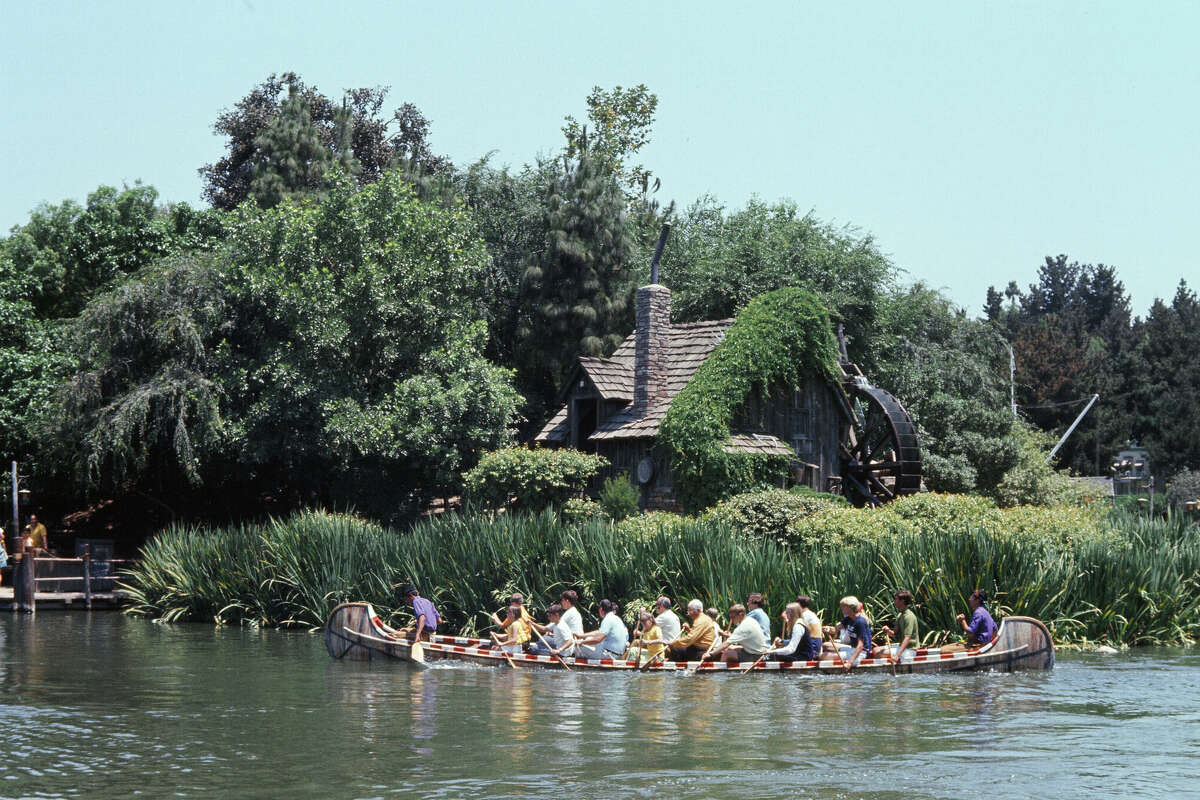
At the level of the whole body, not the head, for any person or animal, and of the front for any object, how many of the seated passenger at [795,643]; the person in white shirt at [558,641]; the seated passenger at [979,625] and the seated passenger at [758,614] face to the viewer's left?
4

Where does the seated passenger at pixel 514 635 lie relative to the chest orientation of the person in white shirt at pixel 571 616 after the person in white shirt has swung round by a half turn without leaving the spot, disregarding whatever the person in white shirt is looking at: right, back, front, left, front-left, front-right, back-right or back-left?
back

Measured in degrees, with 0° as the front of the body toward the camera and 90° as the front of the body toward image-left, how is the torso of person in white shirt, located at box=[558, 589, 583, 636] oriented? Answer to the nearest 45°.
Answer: approximately 90°

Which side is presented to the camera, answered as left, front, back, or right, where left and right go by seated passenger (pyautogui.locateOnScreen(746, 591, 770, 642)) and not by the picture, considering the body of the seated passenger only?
left

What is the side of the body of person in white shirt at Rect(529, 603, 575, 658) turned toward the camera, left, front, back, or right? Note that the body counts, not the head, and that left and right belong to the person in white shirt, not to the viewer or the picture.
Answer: left

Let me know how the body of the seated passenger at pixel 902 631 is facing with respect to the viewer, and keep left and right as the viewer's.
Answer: facing to the left of the viewer

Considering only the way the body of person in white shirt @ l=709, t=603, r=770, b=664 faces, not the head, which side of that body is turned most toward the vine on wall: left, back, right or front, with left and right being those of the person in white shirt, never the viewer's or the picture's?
right

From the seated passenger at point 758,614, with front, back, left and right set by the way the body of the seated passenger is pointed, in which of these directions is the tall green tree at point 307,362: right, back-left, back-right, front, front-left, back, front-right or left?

_ _ _ _ _

Copy out again, word for word, the lines from the one containing "Where does the" through the last line of the records, both ends included.

__Final answer__.
Where does the seated passenger at pixel 514 635 lie relative to the chest orientation of the person in white shirt at pixel 571 616 after the person in white shirt has swung round by a half turn without leaving the spot, disregarding whatever the person in white shirt is looking at: right, back, front, left, front-left, front-right, back-right or back-left?
back

Measured in degrees, with 0° as the front of the body toward the camera and 90° as the front of the body toward image-left, how is the torso of person in white shirt, located at box=[558, 589, 583, 636] oriented? Answer to the nearest 45°.
Answer: approximately 90°

Which side is presented to the camera, answered as left, front, back, or right, where left and right go by seated passenger (pyautogui.locateOnScreen(746, 591, 770, 642)) and not by the picture, considering the body of the seated passenger only?
left

What is the side of the body of person in white shirt at Rect(529, 603, 575, 658) turned toward the camera, left, front, back, or right? Note that the body counts, not the head, and that left and right belong to the person in white shirt, not to the viewer or the picture.
Answer: left

Let me know how the body of the seated passenger at pixel 902 631 is facing with respect to the viewer, and keep left and right as the viewer's.
Answer: facing to the left of the viewer

Considering only the way the body of person in white shirt @ l=709, t=603, r=770, b=664 faces, not the head, which side of that body is turned most toward the vine on wall: left, back, right or front, with left and right being those of the person in white shirt, never the viewer's or the picture's?
right

From the seated passenger at point 758,614, with front, back, left and right set by the way the body of the seated passenger is pointed, in which of these directions is the tall green tree at point 307,362: right, back-left, back-right, front, front-left, back, front-right or left?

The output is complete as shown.